I stumbled across the (proprietary) MemSQL database while reading the Data Engineering Weekly News, due to this article on Pandora building dashboards with MemSQL. I found the description interesting, and did a small amount of additional research; this article is simply the resulting notes.
MemSQL is basically a relational database, supporting the usual concepts of tables, rows and columns. It is distributed, ie can be scaled out horizontally to many nodes.
While the “mem” part of the name suggests this is a purely in-memory database, that isn’t entirely true. A table can be declared as “row-oriented” or “column-oriented”; row-oriented tables are persisted to disk, but must be completely loaded into memory in order to be queryable - ie the cluster must have sufficient RAM to hold all (active) row-oriented data. Column-oriented tables are persisted to disk, and do not need to be comletely read into memory. A MemSQL table can also be configured to be in-memory-only, ie not persisted.

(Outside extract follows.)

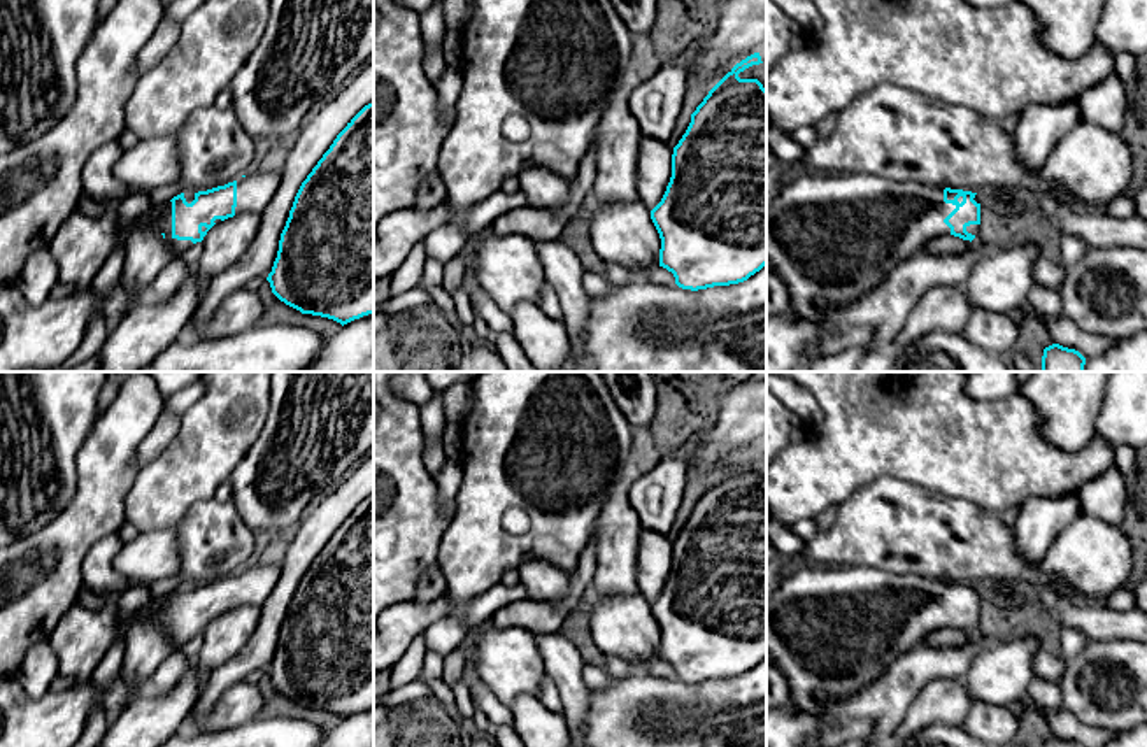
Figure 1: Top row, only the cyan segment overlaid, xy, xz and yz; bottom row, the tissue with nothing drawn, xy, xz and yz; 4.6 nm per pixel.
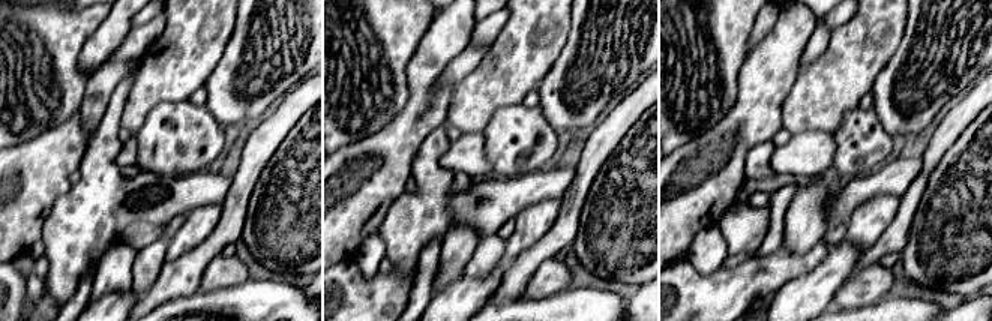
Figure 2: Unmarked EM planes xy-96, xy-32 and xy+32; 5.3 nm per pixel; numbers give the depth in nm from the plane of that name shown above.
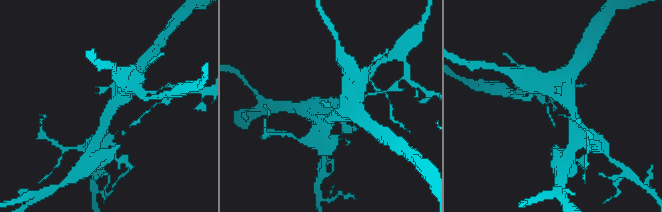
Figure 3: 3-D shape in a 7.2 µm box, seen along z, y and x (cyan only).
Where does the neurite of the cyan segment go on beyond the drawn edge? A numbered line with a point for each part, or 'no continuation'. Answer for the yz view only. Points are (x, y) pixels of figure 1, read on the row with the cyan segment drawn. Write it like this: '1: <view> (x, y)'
1: yz (832, 237)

Row-oriented tables can be used effectively for “operational” tasks, ie heavy read/write loads which affect just a few rows at a time. Examples are call-center systems, shopping carts.
Column-oriented tables can be used effectively for “analytic” tasks over very large datasets, ie queries which scan large numbers of rows. Examples are reporting and compliance tasks.
Databases which use column-oriented storage are often not particularly good at streaming ingest or updates. MemSQL solves this by combining the two modes; changes to a column-oriented table are buffered in-memory using the row-oriented approach and only occasionally flushed to disk. Row-oriented tables also perform well for analytics tasks, but are limited to datasets that fit into memory.
As with most databases, write-ahead-logs are used for error recovery.
As with most distributed databases, there is no support for foreign-key constraints, or uniqueness constraints except on the primary key.
- almost complete standard SQL support, including grouping/aggregation/windowing functions
- clusters in impala-style: aggregator and leaf nodes
- data sharded using hash(column+) where the column is specified at table definition (default: primary key)
- data replicated to ONE other node IFF system set to “high availability”; sync via “log shipping”
- supports “reference tables” which are replicated to every node
- indexes are supported on rowstore tables (primary and multiple secondary indexes)
- indexes are not supported on columnstore tables
- native Kafka support, ie can ingest data directly from a Kafka topic
- can be accessed using MySQL client libraries (eg JDBC driver)
- works well with Spark
- requires Linux as host OS
In short, it looks rather like a combination of Cassandra and Kudu - or like Impala + Kudu.
It would be interesting to compare performance of MemSQL with Kudu.
The MySQL driver compatibility looks useful - that opens the door to using a lot of standard reporting software.